Fourth, the assessment and classification of a dysplastic trochlea remain major challenges. Tscholl et al 48 showed that trochlear dysplasia measured on lateral radiographs and MRI demonstrated only fair agreement. In addition, quantitative single-measurement parameters of the femoral trochlea seem to be of limited value for the assessment of the complex trochlear anatomy; however, the LTI angle is rated as the most appropriate measure by an expert panel. 38
Fifth, deepening trochleoplasty was not the only surgical procedure performed. The addition of different procedures causes potential heterogeneity and possible bias in the assessments. The study group was characterized by heterogeneity in terms of combinations of and differences in anatomic pathology. In this regard, PFP due to patellofemoral malalignment exhibits overlapping characteristics with patellar instability, and a tailored treatment approach has been demonstrated to be the key to success in these multifactorial disorders, with trochleoplasty considered the most impactful procedure for the patients in this case series. However, in 6 patients (AMZ, n = 4; distalization, n = 2), concomitant TTO was considered necessary, which also influenced the results. Finally, postoperative MRI investigation was available in only 12 of 15 evaluated patients. It cannot be ruled out that a higher number of postoperative MRI investigations would lead to different results.
Conclusion
In a subgroup of patients with chronic PFP due to severe trochlear dysplasia, deepening trochleoplasty and concomitant realignment procedures can significantly reduce pain and improve subjective knee joint function while normalizing patellotrochlear congruence.
Footnotes
Final revision submitted November 29, 2020; accepted January 5, 2021.

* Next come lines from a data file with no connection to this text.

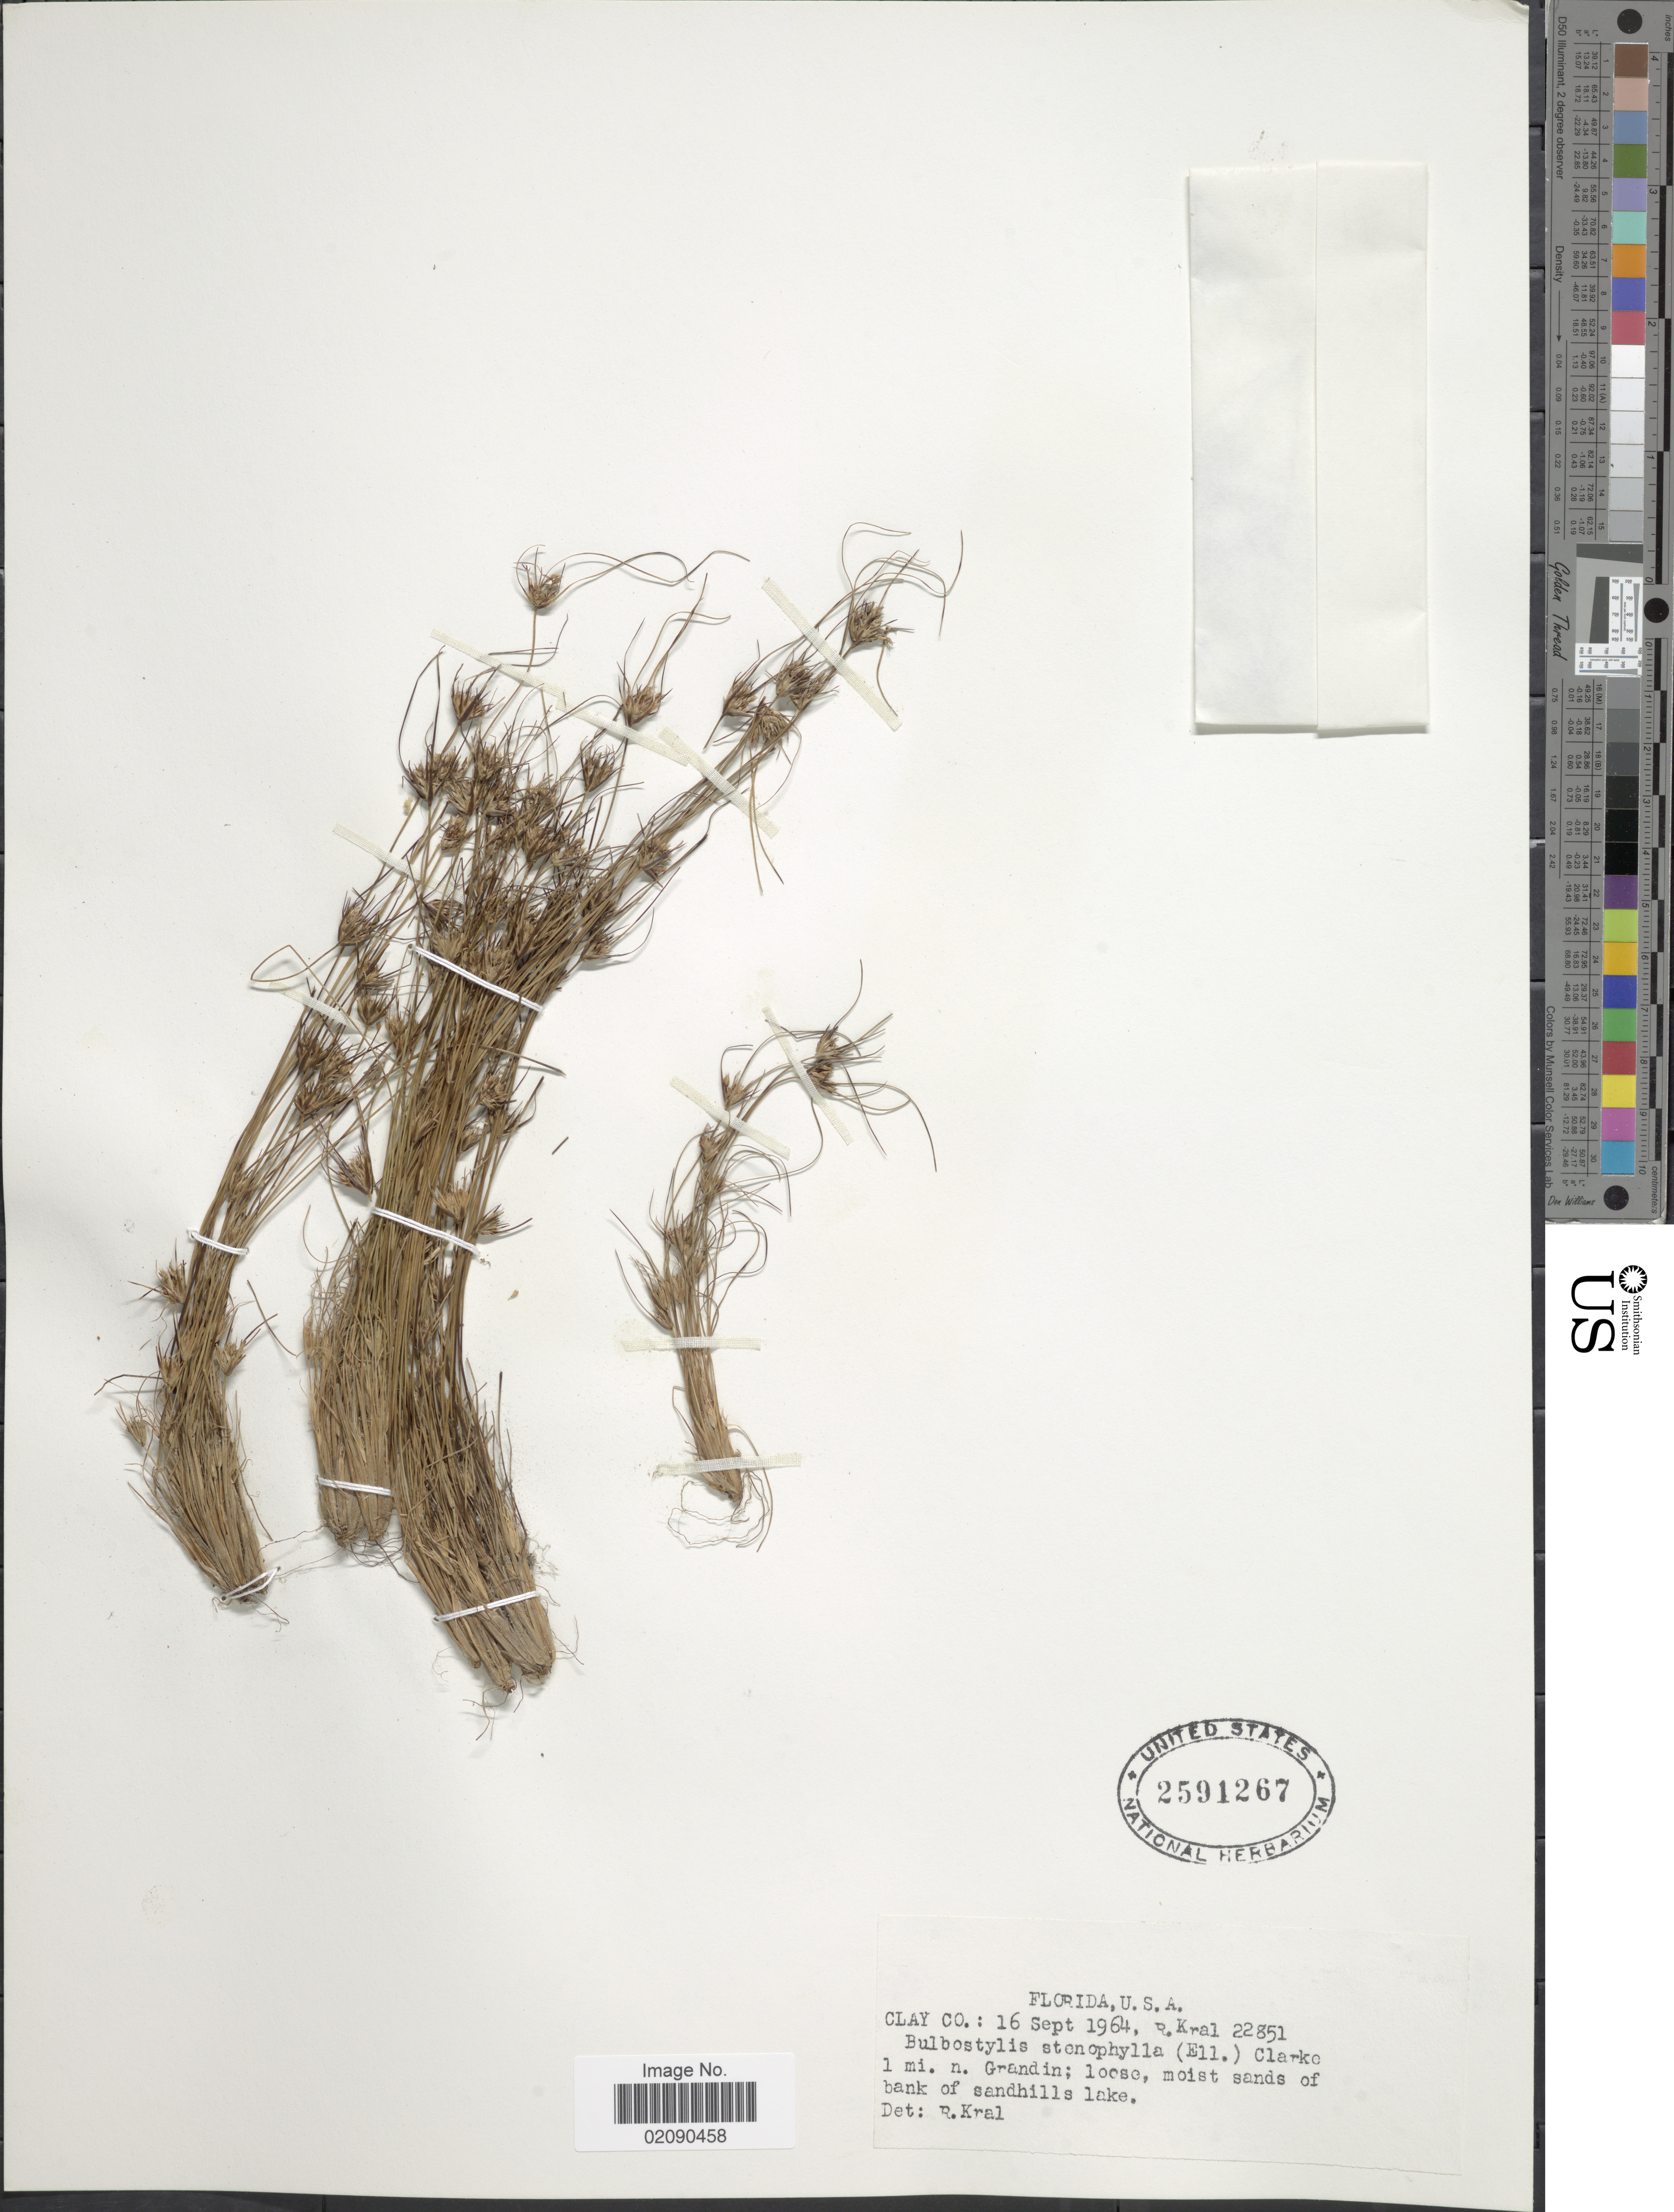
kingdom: Plantae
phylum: Tracheophyta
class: Liliopsida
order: Poales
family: Cyperaceae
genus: Bulbostylis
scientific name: Bulbostylis stenophylla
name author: (Elliott) C.B. Clarke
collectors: R. Kral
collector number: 22851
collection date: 1964-09-16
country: United States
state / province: Florida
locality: Clay Co; 1 mi n Grandin; loose, moist sands of bank of sandhills lake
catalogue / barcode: US 2591267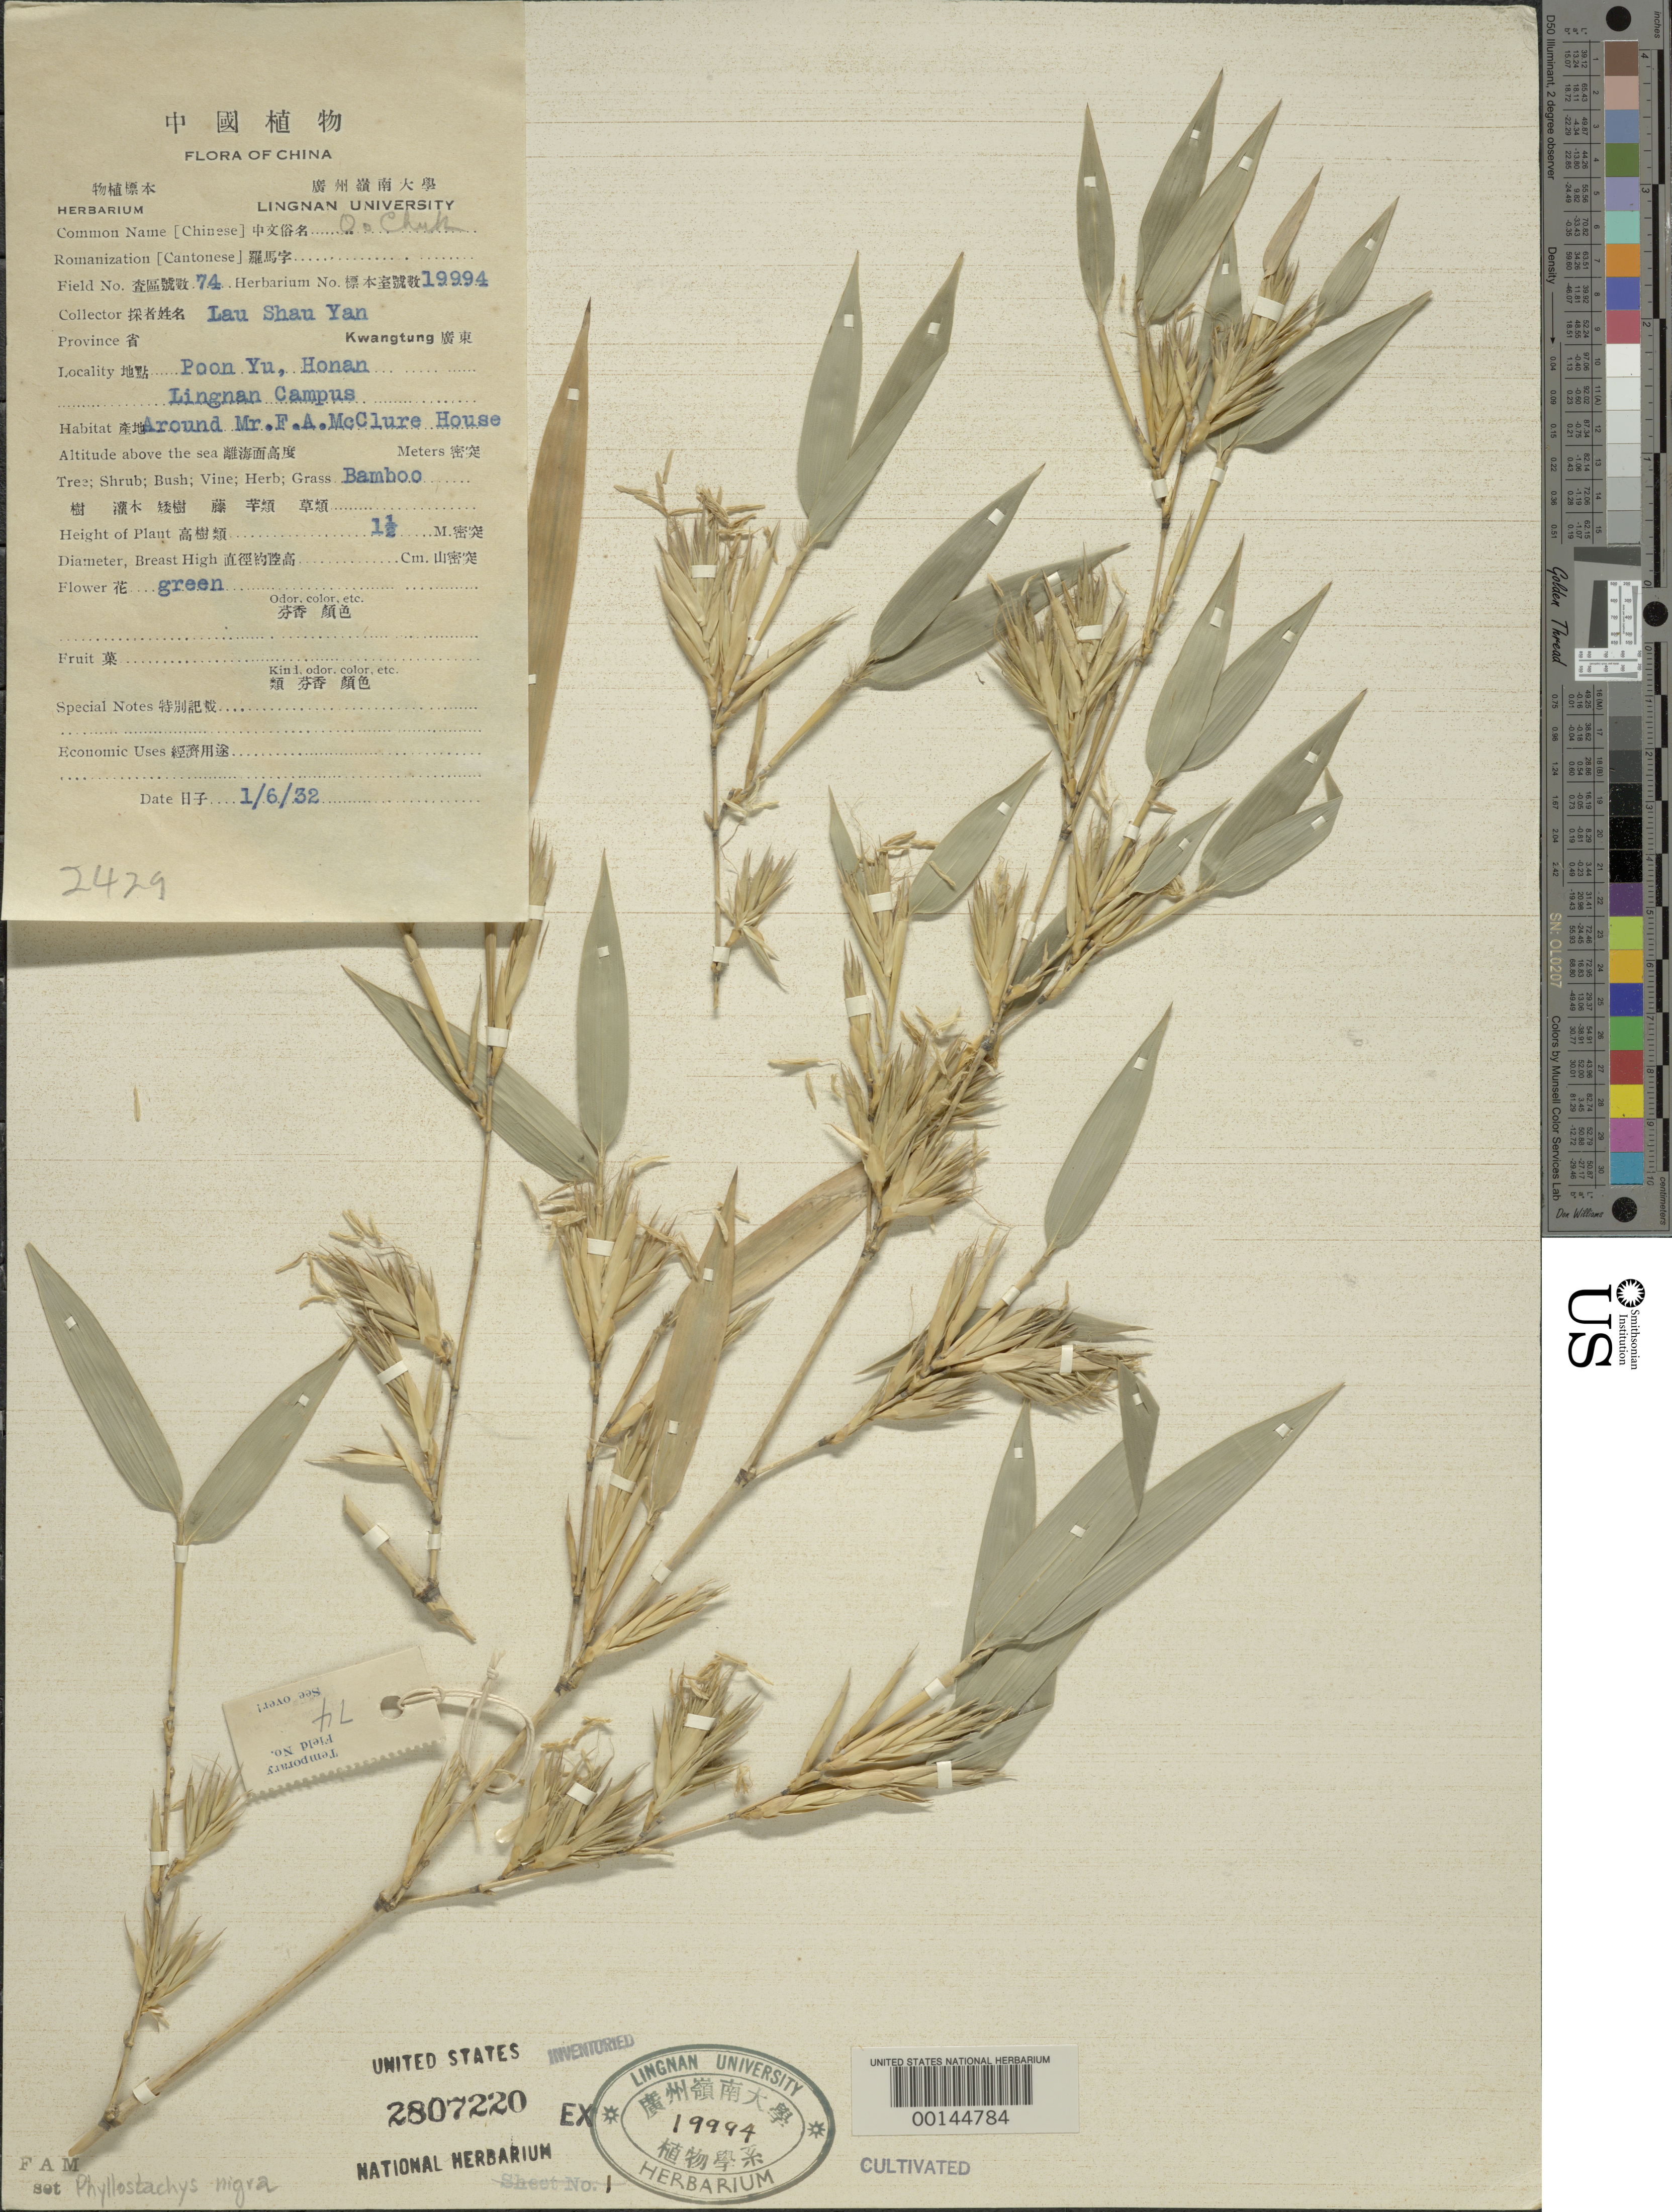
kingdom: Plantae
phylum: Tracheophyta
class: Liliopsida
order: Poales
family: Poaceae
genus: Phyllostachys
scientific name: Phyllostachys nigra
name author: (Lodd. ex Lindl.) Munro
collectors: S. Y. Lau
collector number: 74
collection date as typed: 06 Jan 1932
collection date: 1932-01-06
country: China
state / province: Guangdong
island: Honam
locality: Honan, poon yu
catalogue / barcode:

The authors declared that they have no conflicts of interest in the authorship and publication of this contribution. AOSSM checks author disclosures against the Open Payments Database (OPD). AOSSM has not conducted an independent investigation on the OPD and disclaims any liability or responsibility relating thereto.
Ethical approval for this study was obtained from the Ethics Committee of Baden-Württemberg, Germany (F-2019-070).